Changes Coming to Key Components
To accomplish this, we will be making the following changes and migrations:
The current Data Storage Service (DSS) will be retired and we will migrate to the Terra Data Repo, which supports managed access, for storage and metadata management. Both Ingest and the Data Browser will access the Terra Data Repo via self-service APIs, making for minimal disruption to the HCA scientific community.
The matrix service API will be retired.
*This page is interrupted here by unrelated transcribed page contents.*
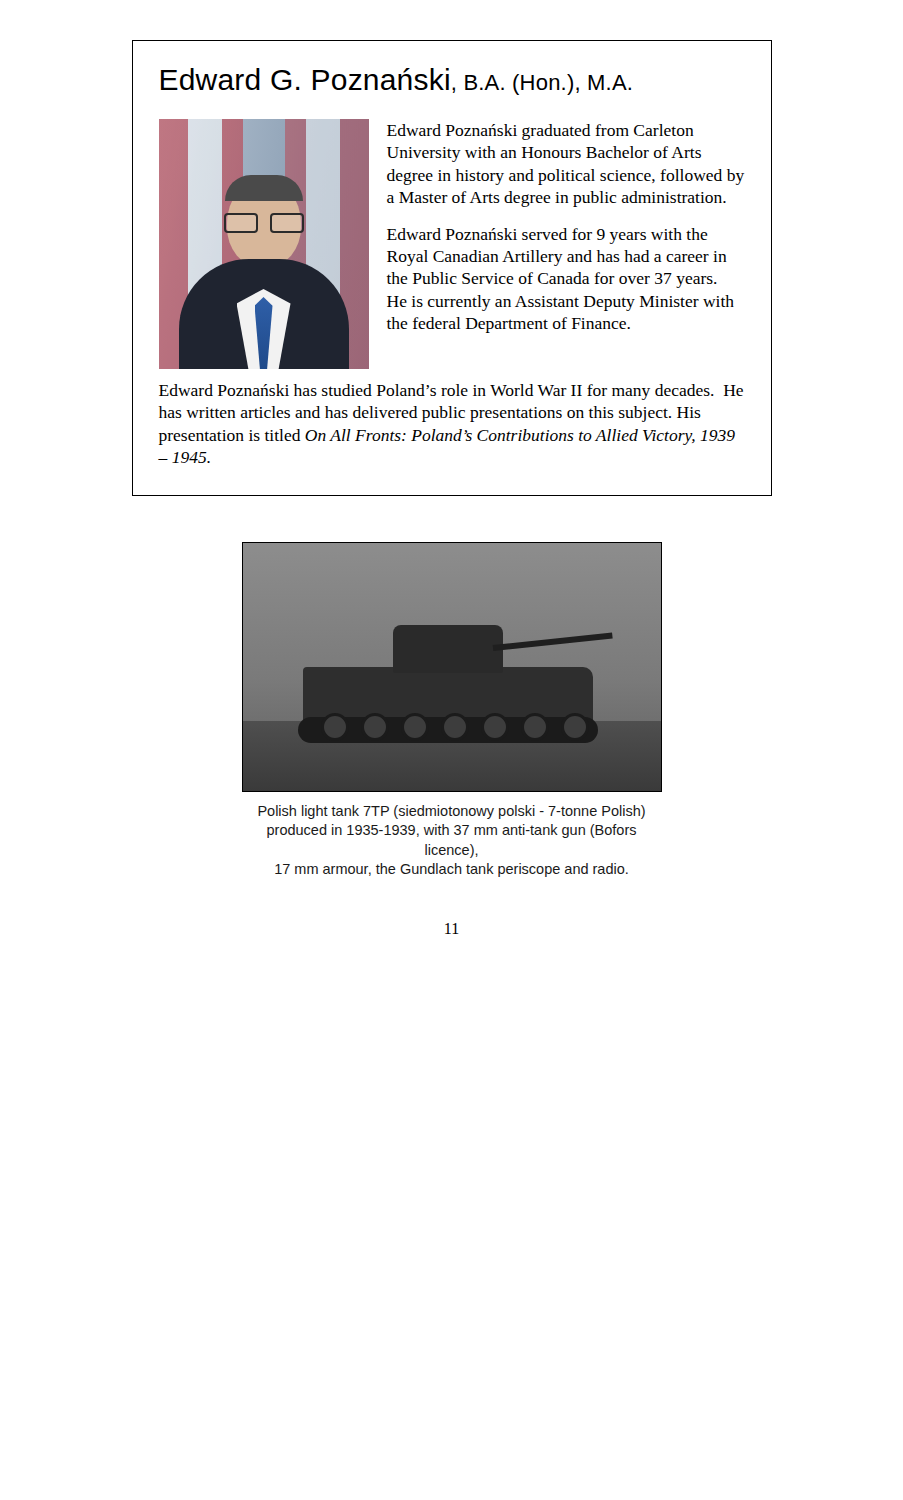Edward G. Poznański, B.A. (Hon.), M.A.
Edward Poznański graduated from Carleton University with an Honours Bachelor of Arts degree in history and political science, followed by a Master of Arts degree in public administration.
Edward Poznański served for 9 years with the Royal Canadian Artillery and has had a career in the Public Service of Canada for over 37 years. He is currently an Assistant Deputy Minister with the federal Department of Finance.
Edward Poznański has studied Poland’s role in World War II for many decades. He has written articles and has delivered public presentations on this subject. His presentation is titled On All Fronts: Poland’s Contributions to Allied Victory, 1939 – 1945.
Polish light tank 7TP (siedmiotonowy polski - 7-tonne Polish) produced in 1935-1939, with 37 mm anti-tank gun (Bofors licence),
17 mm armour, the Gundlach tank periscope and radio.
11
The per-project matrices that are most commonly used will be available in static form directly from the data browser.
As a higher-level replacement for the DSS API, the Data Browser API is being prepared for use by the wider developer community and will be officially documented and supported by the HCA DCP team.
The HCA-CLI will be retired and the Data Browser will provide a bulk download capability via curl (or similar) commands. Because the internal organization of the data store is subject to change with upcoming work on the metadata, direct calls against it are discouraged in favor of the new Data Browser API.
Transition Path to DCP 2.0
More information about the transition to DCP 2.0 will be announced in the coming weeks and we will endeavor to make this transition as seamless as possible to the HCA research and developer communities.
To enable a smooth transition, the DCP 1 data browser, APIs and data will remain available until January 1, 2021.
We will continue to integrate third-party portals and applications into the HCA ecosystem by linking from and integrating directly into the HCA Data Browser.